Mannes School of Music at The New School’s College of Performing Arts (CoPA) is pleased to announce the appointment of Christopher Cerrone to the Mannes Composition Faculty, chaired by David T. Little.
“Chris Cerrone has been at Mannes/CoPA for the past year, teaching courses such as orchestration and has been a big hit with the students and the entire community of faculty and staff. Many here were already admirers of Chris’s unique and wonderful brand of music composition and I know that he will be a big success teaching both undergraduate and graduate composition majors,” said Richard Kessler, Executive Dean of the College of Performing Arts and Dean of Mannes.
“It has been an enormous pleasure to teach at Mannes and I am honored to be joining this world-class composition faculty, which once included composers such as Ernest Bloch and Bohuslav Martinu and now includes some of today’s leading composers whom I am lucky to count as friends and colleagues. I am also thrilled to be working alongside other incredible teaching artists at Mannes as well as deepening my relationship with the broader New School community,” said Christopher Cerrone.
About Christopher Cerrone
Christopher Cerrone (b. 1984) is internationally acclaimed for compositions characterized by a subtle handling of timbre and resonance, a deep literary fluency, and a flair for multimedia collaborations. Balancing lushness and austerity, immersive textures and telling details, dramatic impact, and interiority, Cerrone’s GRAMMY-nominated music is utterly compelling and uniquely his own.
The 2021–22 season will see the premiere of In a Grove, a new opera composed with librettist Stephanie Fleischmann that was commissioned by LA Opera and will premiere at Pittsburgh Opera in February 2022. Cerrone will also compose a new clarinet quintet jointly commissioned by the Kaleidoscope Chamber Orchestra, Omega Ensemble, Third Angle New Music, and Chatter ABQ. And in April 2022, the Phoenix Symphony will premiere The Age of Wire and String, a new orchestral suite as part of a Cerrone-curated program.
The 2021–22 season will also see the premiere of The Last Message Received, jointly commissioned by Northwestern University and the Yale Symphony Orchestra and Glee Club, as well as new works for pianist David Kaplan, mezzo-soprano Sasha Cooke, cellist Johannes Moser, and pianist Anthony DeMare (the Liaisons project, adapting the music of Stephen Sondheim).
Recent highlights include A Body, Moving, concerto for brass and orchestra commissioned by the Cincinnati Symphony; The Air Suspended, a piano concerto for pianist Shai Wosner; Don’t Look Down, a concerto grosso for Conor Hanick and Sandbox Percussion that premiered at Caramoor; The Insects Became Magnetic, an orchestral work with electronics for the Los Angeles Philharmonic; Meander Spiral, Explode, a percussion quartet concerto co-commissioned by the Civic Orchestra of the Chicago Symphony and the Britt Festival; and Breaks and Breaks, an acclaimed violin concerto for Jennifer Koh and the Detroit Symphony.
Cerrone’s opera, Invisible Cities, a 2014 Pulitzer Prize finalist, was praised by the Los Angeles Times as “A delicate and beautiful opera…[which] could be, and should be, done anywhere.” Invisible Cities received its fully-staged world premiere in a wildly popular production by The Industry, directed by Yuval Sharon, in Los Angeles’ Union Station.
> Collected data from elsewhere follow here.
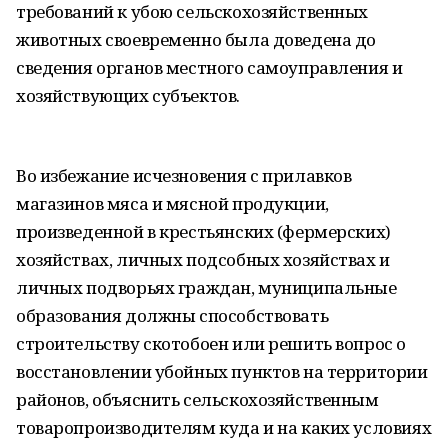
требований к убою сельскохозяйственных
животных своевременно была доведена до
сведения органов местного самоуправления и
хозяйствующих cубъектов.
Во избежание исчезновения с прилавков
магазинов мяса и мясной продукции,
произведенной в крестьянских (фермерских)
хозяйствах, личных подсобных хозяйствах и
личных подворьях граждан, муниципальные
образования должны способствовать
строительству скотобоен или решить вопрос о
восстановлении убойных пунктов на территории
районов, объяснить сельскохозяйственным
товаропроизводителям куда и на каких условиях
Both the film and opera are available as CDs, DVDs, and digital downloads. In July 2019, New Amsterdam Records released his GRAMMY-nominated sophomore effort, The Pieces that Fall to Earth, a collaboration with the LA-based chamber orchestra, Wild Up, to widespread acclaim. His most recent release is The Arching Path, released on In a Circle Records. Cerrone is also the winner of the 2015-2016 Samuel Barber Rome Prize in Music Composition.
Christopher Cerrone holds degrees from the Yale School of Music and the Manhattan School of Music. His work is published by Schott NY and Project Schott New York. He lives in Brooklyn with his wife, writer Carrie Sun, an alumna of The New School’s MFA Program in Creative Writing.